Today's update-- and I realize that I hadn't updated from our allergist's appointment back in early October, either!!
DD has been off of her egg dose for... er... well, "a while" now.
Frankly, she had trouble REMEMBERING to do them, and also had trouble remembering to TELL me that she was running low, which was an incredibly big deal since the process of making the individually portioned dose-controlled eggy stuff is still...
well. We have to
get eggs from a friend, I have to clear the entire kitchen and preheat my oven (which contains a pizza/bread stone) for an hour, and then make things in batches-- and I can either portion things
as I go (oy vey... this means 1 tbs in each of 50 or so mini-muffin cups) and treat everything as though I'm handling toxic waste....
or I can handle everything as though I were handling toxic waste and make a "pan" of brownies and then cut them up and
weigh them as I go...I prefer the mini-muffin route, honestly-- less weighing and crumbs, and better dose control, ultimately. It's more labor intensive on the front end, no doubt-- but it's also neater and it leaves me getting my kitchen back after just a few hours (as opposed to wrapping a pan of brownies overnight for easier cutting and portioning the following day).
102 mini-muffins and 307g of egg later, I have made 102 mini brownies at 330 mg of protein
each. GO, me!
Why, one might ask, are we sticking with this level of dosing and not pushing things higher?
Well, because of the research coming out now.
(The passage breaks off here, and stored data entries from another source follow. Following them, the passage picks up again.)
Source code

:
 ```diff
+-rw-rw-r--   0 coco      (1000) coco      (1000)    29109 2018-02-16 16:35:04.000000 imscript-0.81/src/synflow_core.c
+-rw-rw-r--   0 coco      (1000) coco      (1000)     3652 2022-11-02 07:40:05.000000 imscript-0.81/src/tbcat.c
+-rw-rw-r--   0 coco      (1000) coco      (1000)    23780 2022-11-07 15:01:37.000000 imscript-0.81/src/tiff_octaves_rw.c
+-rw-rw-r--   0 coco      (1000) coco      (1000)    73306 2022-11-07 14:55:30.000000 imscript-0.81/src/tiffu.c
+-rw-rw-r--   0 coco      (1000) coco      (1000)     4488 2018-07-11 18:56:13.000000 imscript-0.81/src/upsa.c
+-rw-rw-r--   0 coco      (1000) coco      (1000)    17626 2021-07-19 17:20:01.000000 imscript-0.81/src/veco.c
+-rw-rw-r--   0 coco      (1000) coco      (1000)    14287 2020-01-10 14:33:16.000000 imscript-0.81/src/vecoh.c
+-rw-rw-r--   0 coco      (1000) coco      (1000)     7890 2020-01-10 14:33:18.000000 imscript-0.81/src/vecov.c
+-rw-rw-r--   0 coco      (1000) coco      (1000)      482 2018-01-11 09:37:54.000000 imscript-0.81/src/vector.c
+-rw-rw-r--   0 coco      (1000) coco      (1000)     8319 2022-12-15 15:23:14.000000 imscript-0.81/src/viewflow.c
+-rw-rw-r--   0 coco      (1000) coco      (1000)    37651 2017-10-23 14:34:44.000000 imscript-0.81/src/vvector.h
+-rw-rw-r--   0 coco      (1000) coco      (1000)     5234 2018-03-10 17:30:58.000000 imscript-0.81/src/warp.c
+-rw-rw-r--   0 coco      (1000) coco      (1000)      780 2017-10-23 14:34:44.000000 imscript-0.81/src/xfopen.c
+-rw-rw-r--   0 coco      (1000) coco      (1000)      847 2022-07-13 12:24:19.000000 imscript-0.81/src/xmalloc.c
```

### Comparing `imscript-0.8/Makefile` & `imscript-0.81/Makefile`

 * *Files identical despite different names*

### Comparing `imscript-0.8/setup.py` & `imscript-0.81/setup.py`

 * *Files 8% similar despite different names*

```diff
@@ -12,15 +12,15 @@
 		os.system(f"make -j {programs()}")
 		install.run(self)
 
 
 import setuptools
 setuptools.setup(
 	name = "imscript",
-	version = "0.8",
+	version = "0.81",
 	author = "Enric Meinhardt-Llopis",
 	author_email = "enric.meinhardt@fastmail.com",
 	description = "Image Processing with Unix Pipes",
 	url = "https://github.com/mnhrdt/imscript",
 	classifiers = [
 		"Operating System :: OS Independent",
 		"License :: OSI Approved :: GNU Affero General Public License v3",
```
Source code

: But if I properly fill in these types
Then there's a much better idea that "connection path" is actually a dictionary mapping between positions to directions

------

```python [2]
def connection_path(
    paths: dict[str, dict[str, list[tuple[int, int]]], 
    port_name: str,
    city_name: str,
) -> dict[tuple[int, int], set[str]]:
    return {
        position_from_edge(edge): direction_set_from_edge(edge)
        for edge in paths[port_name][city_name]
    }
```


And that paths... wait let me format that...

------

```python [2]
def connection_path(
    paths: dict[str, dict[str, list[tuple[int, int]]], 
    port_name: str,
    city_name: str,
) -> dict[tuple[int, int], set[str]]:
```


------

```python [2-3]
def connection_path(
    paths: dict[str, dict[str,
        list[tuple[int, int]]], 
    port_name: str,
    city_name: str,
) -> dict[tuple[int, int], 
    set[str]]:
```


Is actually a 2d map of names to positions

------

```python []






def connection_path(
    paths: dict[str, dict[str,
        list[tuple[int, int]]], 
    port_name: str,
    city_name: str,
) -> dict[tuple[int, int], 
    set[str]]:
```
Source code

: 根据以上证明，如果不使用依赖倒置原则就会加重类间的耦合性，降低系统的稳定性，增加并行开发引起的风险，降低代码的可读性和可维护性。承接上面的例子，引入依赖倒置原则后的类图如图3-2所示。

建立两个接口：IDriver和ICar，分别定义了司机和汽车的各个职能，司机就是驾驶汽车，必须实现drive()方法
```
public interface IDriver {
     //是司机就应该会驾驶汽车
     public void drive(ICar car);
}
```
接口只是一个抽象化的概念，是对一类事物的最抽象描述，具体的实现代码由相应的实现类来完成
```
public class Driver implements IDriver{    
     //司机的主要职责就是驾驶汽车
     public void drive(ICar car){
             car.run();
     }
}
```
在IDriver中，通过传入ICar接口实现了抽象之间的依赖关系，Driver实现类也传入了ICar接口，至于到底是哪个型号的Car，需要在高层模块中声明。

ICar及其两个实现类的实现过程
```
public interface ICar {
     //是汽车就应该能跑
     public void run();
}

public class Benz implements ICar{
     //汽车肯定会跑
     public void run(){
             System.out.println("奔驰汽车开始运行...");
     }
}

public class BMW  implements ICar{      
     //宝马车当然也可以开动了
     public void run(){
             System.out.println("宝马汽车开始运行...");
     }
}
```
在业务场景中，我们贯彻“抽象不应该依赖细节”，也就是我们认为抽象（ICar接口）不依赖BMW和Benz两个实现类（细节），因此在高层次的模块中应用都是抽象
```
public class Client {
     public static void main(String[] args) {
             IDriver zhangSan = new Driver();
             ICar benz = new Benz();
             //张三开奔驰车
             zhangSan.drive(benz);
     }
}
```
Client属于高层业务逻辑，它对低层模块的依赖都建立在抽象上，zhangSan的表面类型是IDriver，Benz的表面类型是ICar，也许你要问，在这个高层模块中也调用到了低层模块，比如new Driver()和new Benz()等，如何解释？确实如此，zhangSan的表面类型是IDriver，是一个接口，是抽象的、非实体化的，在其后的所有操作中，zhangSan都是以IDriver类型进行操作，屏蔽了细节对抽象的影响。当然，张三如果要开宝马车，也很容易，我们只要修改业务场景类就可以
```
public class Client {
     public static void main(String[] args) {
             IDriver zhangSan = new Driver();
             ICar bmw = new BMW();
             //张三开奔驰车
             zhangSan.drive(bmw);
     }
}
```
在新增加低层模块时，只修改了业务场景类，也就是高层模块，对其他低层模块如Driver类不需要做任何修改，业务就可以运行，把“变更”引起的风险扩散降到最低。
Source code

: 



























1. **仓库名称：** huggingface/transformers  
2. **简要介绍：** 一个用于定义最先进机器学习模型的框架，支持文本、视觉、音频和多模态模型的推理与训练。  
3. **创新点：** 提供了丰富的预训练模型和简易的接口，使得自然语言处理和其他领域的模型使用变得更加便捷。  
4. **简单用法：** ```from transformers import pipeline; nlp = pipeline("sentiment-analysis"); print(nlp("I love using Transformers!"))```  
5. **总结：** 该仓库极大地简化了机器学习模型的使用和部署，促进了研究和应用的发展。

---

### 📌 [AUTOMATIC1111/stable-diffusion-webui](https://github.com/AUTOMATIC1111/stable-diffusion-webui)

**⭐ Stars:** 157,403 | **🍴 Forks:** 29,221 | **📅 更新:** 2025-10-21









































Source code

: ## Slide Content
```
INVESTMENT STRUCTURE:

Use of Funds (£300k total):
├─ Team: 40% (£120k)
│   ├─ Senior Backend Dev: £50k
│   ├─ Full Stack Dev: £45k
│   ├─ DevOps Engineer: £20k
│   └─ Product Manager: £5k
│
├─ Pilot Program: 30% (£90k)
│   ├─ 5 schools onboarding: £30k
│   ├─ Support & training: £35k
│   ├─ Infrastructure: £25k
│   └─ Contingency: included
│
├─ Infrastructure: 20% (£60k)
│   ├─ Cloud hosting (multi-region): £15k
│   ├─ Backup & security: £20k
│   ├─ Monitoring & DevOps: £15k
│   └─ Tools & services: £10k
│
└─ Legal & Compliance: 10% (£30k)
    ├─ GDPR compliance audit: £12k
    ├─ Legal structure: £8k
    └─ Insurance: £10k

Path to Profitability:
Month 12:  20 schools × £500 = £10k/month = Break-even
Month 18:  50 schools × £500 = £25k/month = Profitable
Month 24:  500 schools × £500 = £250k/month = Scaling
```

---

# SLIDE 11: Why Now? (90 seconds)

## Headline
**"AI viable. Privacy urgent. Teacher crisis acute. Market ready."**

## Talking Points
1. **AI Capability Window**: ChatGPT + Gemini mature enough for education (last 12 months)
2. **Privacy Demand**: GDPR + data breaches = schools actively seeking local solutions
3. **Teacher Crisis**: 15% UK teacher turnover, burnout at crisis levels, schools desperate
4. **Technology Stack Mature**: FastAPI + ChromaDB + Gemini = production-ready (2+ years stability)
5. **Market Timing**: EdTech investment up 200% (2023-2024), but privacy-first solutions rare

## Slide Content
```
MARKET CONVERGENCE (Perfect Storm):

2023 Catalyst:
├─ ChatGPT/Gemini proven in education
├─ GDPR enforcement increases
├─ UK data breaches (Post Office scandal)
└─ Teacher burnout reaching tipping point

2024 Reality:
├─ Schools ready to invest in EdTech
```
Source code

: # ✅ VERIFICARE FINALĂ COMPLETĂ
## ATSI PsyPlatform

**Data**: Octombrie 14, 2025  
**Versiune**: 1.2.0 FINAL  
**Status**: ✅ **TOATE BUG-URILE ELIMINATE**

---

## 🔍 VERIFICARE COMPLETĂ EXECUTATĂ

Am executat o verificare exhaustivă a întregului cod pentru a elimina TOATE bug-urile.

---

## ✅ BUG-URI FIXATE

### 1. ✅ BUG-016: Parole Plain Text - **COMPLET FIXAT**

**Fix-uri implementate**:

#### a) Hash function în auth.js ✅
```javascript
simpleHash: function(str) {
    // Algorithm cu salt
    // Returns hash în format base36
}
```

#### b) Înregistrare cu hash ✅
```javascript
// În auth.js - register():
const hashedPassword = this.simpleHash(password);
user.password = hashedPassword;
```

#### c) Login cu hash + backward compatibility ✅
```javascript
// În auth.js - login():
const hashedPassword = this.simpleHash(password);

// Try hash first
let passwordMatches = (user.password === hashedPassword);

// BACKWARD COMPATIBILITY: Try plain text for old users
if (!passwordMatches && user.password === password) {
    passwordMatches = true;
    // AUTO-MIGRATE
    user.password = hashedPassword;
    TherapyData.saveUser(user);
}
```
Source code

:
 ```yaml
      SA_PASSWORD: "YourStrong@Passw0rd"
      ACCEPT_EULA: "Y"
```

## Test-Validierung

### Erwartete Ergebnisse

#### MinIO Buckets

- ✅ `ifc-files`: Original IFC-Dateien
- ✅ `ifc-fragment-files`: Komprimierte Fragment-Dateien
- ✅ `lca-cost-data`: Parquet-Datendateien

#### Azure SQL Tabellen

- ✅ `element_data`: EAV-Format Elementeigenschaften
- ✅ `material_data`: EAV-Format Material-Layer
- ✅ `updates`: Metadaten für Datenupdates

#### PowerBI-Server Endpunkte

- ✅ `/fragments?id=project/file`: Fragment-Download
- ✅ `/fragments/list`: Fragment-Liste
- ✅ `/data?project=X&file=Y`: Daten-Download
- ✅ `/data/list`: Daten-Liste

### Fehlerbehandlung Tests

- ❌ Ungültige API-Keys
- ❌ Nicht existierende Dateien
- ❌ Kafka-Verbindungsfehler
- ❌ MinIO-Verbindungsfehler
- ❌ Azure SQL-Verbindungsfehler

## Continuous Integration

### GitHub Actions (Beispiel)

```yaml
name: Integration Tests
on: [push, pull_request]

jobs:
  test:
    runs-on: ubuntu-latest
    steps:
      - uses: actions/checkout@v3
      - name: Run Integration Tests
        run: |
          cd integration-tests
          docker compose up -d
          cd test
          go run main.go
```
As we raise the dose, we also raise
risk-- because if her tolerance
were to snap back down for some reason (and we've seen it happen before-- we know that tweaking her immune system is like pushing a sheet of styrofoam underwater... if you push in one spot, something is going to tip upward elsewhere)....
then we're courting anaphylaxis if that dose is 1000 mg rather than 250.
So at our October appt, his recommendation was to "NOT" up either the dose or the concentration. Both matter, and we want to play it safe.